Da quasi vent'anni la proposta dell'emissione di «Eurobond» ritorna periodicamente nel dibattito politico europeo, venendo inevitabilmente bloccata dai tedeschi. Ci aveva provato per la prima volta, all'inizio degli anni '90, Jacques Delors, presidente della Commissione europea dal 1985 al 1995, e l'avevano poi caldeggiata, fra gli altri, oltre allo stesso Tremonti, Romano Prodi, Mario Monti e anche, in maniera bipartisan, due dirigenti dei gruppi politici italiani maggiori nell'Europarlamento, Mario Mauro (Pdl) e Gianni Pittella (Pd). Gli scorsi tentativi, tutti abortiti, avevano comunque caratteristiche diverse dalla proposta Tremonti-Juncker di oggi: come ha puntualizzato una portavoce della Commissione europea, gli eurobond finora erano sempre stati pensati come strumenti legati strettamente a progetti di investimenti produttivi e strutturali (e infrastrutturali), e non a un generico finanziamento 'europeizzato' dei debiti sovrani degli Stati membri. Lo ha spiegato questo pomeriggio lo stesso Pittella, vicepresidente del Parlamento europeo, in una nota congiunta con l'ex leader della Cgil Sergio Cofferati, ora anche lui eurodeputato.

«Finalmente - hanno osservato - anche Tremonti e Juncker si stanno convincendo dell'utilità di questo strumento... Per noi però, a differenza di quanto propongono loro, gli eurobond non sono soltanto uno strumento per europeizzare il debito e quindi rinsanguare le finanze nazionali, ma anche uno straordinario volano per interventi pubblici su scala europea, oggi indispensabili per evitare la spirale deflazionistica e depressiva frutto avvelenato della crisi». Secondo Pittella e Cofferati, sarebbe possibile, con gli eurobond, «raccogliere una provvista finanziaria di 1.000 miliardi di euro all'anno, risorse che possono essere impiegate per un grande Piano europeo di investimenti, a partire dalle 30 reti trans europee e dai corridoi paneuropei, dai piani per ricerca, formazione e istruzione allo sviluppo di energia da fonti rinnovabili, dalla banda larga all'Erasmus (programma di mobilità degli studenti, ndr) universale».

Il problema è, come al solito, l'opposizione di Berlino, che si è già espressa sulla proposta Tremonti-Juncker, anche se il ministro delle Finanze tedesco, Wolfgang Schauble, ha mostrato una certa apertura almeno per il futuro: dopo aver osservato che in questo momento l'idea non è praticabile, perché i tedeschi la respingerebbero sicuramente, e perché richiederebbe «modifiche fondamentali del Trattato», Schauble ha ipotizzato che «nel lungo termine gli Stati dell'Eurozona, compresa la Germania, potrebbero essere pronti a cedere nuove porzioni della loro sovranità di bilancio». Prima, però, ha fatto capire Schauble, bisogna che siano approvate e applicate la riforma del Patto di stabilità e la nuova 'governance' economica dell'Eurozona, naturalmente secondo la logica del rigore tedesco.

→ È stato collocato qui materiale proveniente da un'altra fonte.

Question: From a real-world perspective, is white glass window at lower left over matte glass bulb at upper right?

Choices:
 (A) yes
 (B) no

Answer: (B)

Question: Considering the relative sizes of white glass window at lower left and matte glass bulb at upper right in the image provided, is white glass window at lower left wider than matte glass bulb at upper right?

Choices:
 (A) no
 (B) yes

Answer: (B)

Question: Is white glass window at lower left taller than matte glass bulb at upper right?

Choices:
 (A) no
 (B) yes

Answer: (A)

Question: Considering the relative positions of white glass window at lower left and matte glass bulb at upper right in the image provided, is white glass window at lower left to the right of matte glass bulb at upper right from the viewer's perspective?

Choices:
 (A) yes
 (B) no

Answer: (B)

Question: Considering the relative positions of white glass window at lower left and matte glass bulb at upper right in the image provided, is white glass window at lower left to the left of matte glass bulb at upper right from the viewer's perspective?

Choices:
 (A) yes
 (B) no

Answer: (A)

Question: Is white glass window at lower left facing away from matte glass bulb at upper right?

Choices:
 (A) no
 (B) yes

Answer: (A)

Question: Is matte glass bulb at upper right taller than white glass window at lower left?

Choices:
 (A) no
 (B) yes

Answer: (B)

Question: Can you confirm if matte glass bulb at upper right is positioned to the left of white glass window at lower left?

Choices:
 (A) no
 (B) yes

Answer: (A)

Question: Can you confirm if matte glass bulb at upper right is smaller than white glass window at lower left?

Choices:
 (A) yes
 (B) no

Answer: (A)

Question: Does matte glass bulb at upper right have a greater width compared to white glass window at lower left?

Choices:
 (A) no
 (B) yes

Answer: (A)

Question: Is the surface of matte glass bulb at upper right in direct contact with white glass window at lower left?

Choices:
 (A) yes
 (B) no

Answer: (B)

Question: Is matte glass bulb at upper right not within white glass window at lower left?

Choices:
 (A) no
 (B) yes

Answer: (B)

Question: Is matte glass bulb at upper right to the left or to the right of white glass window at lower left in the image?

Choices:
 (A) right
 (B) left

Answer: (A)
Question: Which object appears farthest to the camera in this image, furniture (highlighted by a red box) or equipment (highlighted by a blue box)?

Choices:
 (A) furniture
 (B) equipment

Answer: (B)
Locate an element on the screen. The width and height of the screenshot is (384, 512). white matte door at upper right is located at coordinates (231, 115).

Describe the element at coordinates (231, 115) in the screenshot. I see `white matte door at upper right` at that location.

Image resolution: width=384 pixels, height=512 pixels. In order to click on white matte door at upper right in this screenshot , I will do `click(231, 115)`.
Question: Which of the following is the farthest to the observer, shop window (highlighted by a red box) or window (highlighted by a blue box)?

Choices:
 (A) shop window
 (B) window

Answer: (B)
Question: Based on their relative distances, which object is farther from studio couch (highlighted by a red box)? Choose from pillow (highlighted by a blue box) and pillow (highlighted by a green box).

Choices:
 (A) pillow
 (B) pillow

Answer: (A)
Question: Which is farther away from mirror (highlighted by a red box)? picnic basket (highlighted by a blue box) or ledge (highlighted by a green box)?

Ma un'altra possibile interpretazione della mossa Tremonti-Juncker potrebbe essere in chiave tattica: resuscitare il dibattito sugli eurobond a poche ore dal difficile negoziato che si svolgerà stasera e domani nell'eurogruppo e nell'Ecofin. Si tratta della discussione - che si vorrebbe conclusiva - sul nuovo meccanismo permanente di stabilità dell'Eurozona, che dal 2013 dovrebbe sostituire il fondo Efsf (European Financial Stability Facility). La proposta Juncker-Tremonti potrebbe essere, in questa lettura, un modo per sostenere la richiesta di aumentare i fondi per il salvataggio degli Stati attaccati dai mercati. A questa richiesta si oppone con forza, ancora una volta, proprio la Germania. Ma per i tedeschi aumentare le risorse di un fondo intergovernativo come l'Efsf da 440 miliardi di euro, che hanno già accettato, sarebbe senza dubbio preferibile all'idea di cambiare il Trattato e accettare che l'Ue si indebiti ed emetta obbligazioni 'comunitarie'.